Would you restate every entry that follows, word for word, and leave out the pictures?

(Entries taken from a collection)
::::::

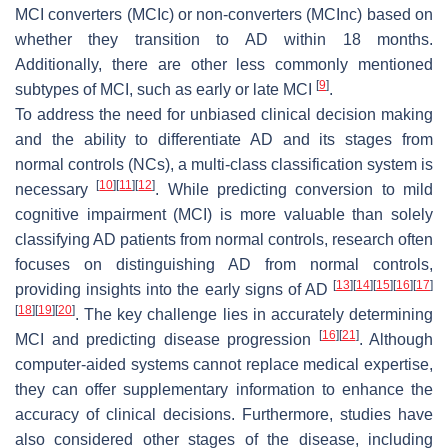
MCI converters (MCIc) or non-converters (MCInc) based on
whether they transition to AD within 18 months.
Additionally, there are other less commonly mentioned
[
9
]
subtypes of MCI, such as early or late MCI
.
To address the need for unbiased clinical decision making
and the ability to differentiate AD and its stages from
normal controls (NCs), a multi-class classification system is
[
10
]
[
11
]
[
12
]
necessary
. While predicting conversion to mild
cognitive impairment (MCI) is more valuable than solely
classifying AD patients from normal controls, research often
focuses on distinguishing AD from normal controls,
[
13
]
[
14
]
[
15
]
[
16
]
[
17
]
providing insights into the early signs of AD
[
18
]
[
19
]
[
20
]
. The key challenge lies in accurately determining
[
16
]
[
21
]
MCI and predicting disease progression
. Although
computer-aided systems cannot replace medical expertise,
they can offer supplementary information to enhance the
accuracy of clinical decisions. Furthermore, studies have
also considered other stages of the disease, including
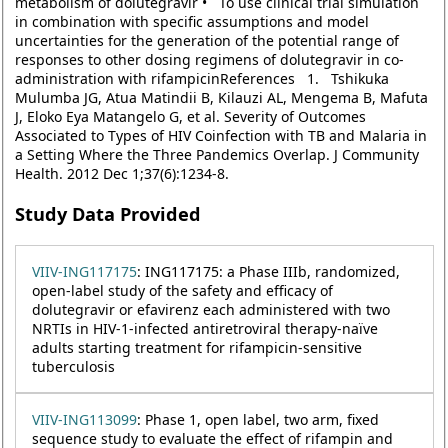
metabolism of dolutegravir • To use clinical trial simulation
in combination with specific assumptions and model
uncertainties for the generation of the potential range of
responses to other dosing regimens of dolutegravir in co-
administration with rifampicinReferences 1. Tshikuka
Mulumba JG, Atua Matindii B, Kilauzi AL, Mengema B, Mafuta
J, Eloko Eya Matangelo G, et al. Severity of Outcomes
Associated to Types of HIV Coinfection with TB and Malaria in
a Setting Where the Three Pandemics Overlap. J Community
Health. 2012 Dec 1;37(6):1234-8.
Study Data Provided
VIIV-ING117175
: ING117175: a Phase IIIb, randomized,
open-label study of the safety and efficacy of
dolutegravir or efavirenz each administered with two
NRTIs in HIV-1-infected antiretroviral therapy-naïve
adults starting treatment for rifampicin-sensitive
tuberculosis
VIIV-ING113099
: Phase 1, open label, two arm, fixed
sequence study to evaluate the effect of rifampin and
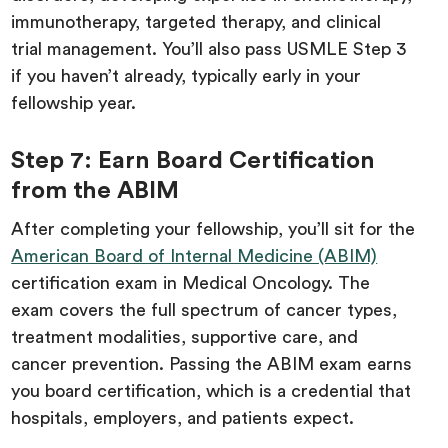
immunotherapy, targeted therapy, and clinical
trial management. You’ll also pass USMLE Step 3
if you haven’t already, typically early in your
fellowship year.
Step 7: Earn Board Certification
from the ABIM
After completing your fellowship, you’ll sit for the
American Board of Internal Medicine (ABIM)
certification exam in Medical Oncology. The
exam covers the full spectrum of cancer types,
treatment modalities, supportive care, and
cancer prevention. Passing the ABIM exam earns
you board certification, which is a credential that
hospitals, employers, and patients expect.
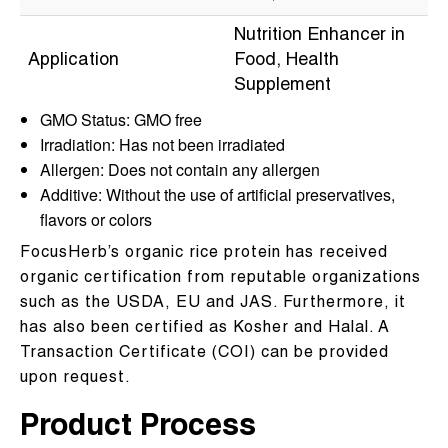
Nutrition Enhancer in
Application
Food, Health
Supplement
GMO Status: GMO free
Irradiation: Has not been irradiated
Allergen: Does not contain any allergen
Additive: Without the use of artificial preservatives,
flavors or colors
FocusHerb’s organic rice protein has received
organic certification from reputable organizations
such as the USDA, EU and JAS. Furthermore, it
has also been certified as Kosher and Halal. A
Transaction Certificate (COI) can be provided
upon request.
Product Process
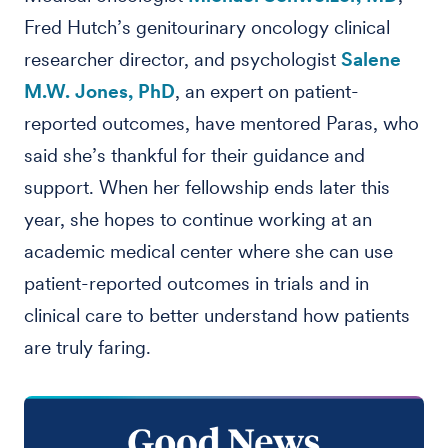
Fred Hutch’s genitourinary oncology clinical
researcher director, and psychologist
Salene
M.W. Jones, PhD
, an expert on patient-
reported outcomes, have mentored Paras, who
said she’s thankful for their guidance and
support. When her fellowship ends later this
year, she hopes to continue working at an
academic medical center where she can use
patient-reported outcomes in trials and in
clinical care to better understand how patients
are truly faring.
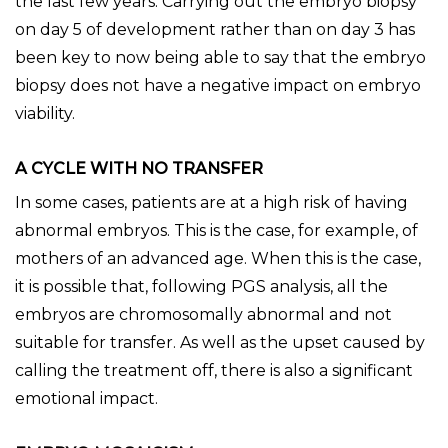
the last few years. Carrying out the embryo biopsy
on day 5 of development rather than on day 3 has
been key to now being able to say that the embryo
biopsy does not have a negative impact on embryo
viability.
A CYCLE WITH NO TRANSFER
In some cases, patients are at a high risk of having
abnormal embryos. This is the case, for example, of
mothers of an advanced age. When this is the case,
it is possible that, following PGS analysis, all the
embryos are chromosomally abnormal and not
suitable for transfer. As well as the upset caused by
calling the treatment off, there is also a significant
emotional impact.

::::::

● **The answer**
MCI converters (MCIc) or non-converters (MCInc) based on
whether they transition to AD within 18 months.
Additionally, there are other less commonly mentioned
[
9
]
subtypes of MCI, such as early or late MCI
.
To address the need for unbiased clinical decision making
and the ability to differentiate AD and its stages from
normal controls (NCs), a multi-class classification system is
[
10
]
[
11
]
[
12
]
necessary
. While predicting conversion to mild
cognitive impairment (MCI) is more valuable than solely
classifying AD patients from normal controls, research often
focuses on distinguishing AD from normal controls,
[
13
]
[
14
]
[
15
]
[
16
]
[
17
]
providing insights into the early signs of AD
[
18
]
[
19
]
[
20
]
. The key challenge lies in accurately determining
[
16
]
[
21
]
MCI and predicting disease progression
. Although
computer-aided systems cannot replace medical expertise,
they can offer supplementary information to enhance the
accuracy of clinical decisions. Furthermore, studies have
also considered other stages of the disease, including
metabolism of dolutegravir • To use clinical trial simulation
in combination with specific assumptions and model
uncertainties for the generation of the potential range of
responses to other dosing regimens of dolutegravir in co-
administration with rifampicinReferences 1. Tshikuka
Mulumba JG, Atua Matindii B, Kilauzi AL, Mengema B, Mafuta
J, Eloko Eya Matangelo G, et al. Severity of Outcomes
Associated to Types of HIV Coinfection with TB and Malaria in
a Setting Where the Three Pandemics Overlap. J Community
Health. 2012 Dec 1;37(6):1234-8.
Study Data Provided
VIIV-ING117175
: ING117175: a Phase IIIb, randomized,
open-label study of the safety and efficacy of
dolutegravir or efavirenz each administered with two
NRTIs in HIV-1-infected antiretroviral therapy-naïve
adults starting treatment for rifampicin-sensitive
tuberculosis
VIIV-ING113099
: Phase 1, open label, two arm, fixed
sequence study to evaluate the effect of rifampin and
immunotherapy, targeted therapy, and clinical
trial management. You’ll also pass USMLE Step 3
if you haven’t already, typically early in your
fellowship year.
Step 7: Earn Board Certification
from the ABIM
After completing your fellowship, you’ll sit for the
American Board of Internal Medicine (ABIM)
certification exam in Medical Oncology. The
exam covers the full spectrum of cancer types,
treatment modalities, supportive care, and
cancer prevention. Passing the ABIM exam earns
you board certification, which is a credential that
hospitals, employers, and patients expect.
Nutrition Enhancer in
Application
Food, Health
Supplement
GMO Status: GMO free
Irradiation: Has not been irradiated
Allergen: Does not contain any allergen
Additive: Without the use of artificial preservatives,
flavors or colors
FocusHerb’s organic rice protein has received
organic certification from reputable organizations
such as the USDA, EU and JAS. Furthermore, it
has also been certified as Kosher and Halal. A
Transaction Certificate (COI) can be provided
upon request.
Product Process
Fred Hutch’s genitourinary oncology clinical
researcher director, and psychologist
Salene
M.W. Jones, PhD
, an expert on patient-
reported outcomes, have mentored Paras, who
said she’s thankful for their guidance and
support. When her fellowship ends later this
year, she hopes to continue working at an
academic medical center where she can use
patient-reported outcomes in trials and in
clinical care to better understand how patients
are truly faring.
the last few years. Carrying out the embryo biopsy
on day 5 of development rather than on day 3 has
been key to now being able to say that the embryo
biopsy does not have a negative impact on embryo
viability.
A CYCLE WITH NO TRANSFER
In some cases, patients are at a high risk of having
abnormal embryos. This is the case, for example, of
mothers of an advanced age. When this is the case,
it is possible that, following PGS analysis, all the
embryos are chromosomally abnormal and not
suitable for transfer. As well as the upset caused by
calling the treatment off, there is also a significant
emotional impact.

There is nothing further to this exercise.